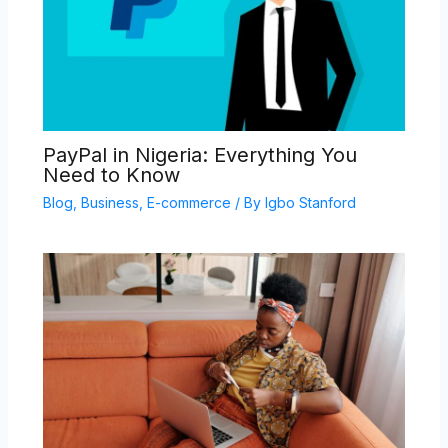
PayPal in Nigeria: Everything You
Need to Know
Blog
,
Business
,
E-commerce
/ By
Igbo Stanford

——————————

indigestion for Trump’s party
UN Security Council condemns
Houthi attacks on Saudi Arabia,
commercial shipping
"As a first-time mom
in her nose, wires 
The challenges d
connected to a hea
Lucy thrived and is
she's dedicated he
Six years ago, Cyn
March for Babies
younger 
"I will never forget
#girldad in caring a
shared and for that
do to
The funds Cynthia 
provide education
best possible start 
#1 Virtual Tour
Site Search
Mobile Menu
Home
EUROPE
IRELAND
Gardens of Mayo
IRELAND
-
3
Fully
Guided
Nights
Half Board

——————————

**What you are asked to do**
Reproduce verbatim only the segment of the listing bounded by the line containing "PayPal in Nigeria: Everything You" and the line containing "Igbo Stanford", with both boundary lines included.

**Response to this task**
PayPal in Nigeria: Everything You
Need to Know
Blog
,
Business
,
E-commerce
/ By
Igbo Stanford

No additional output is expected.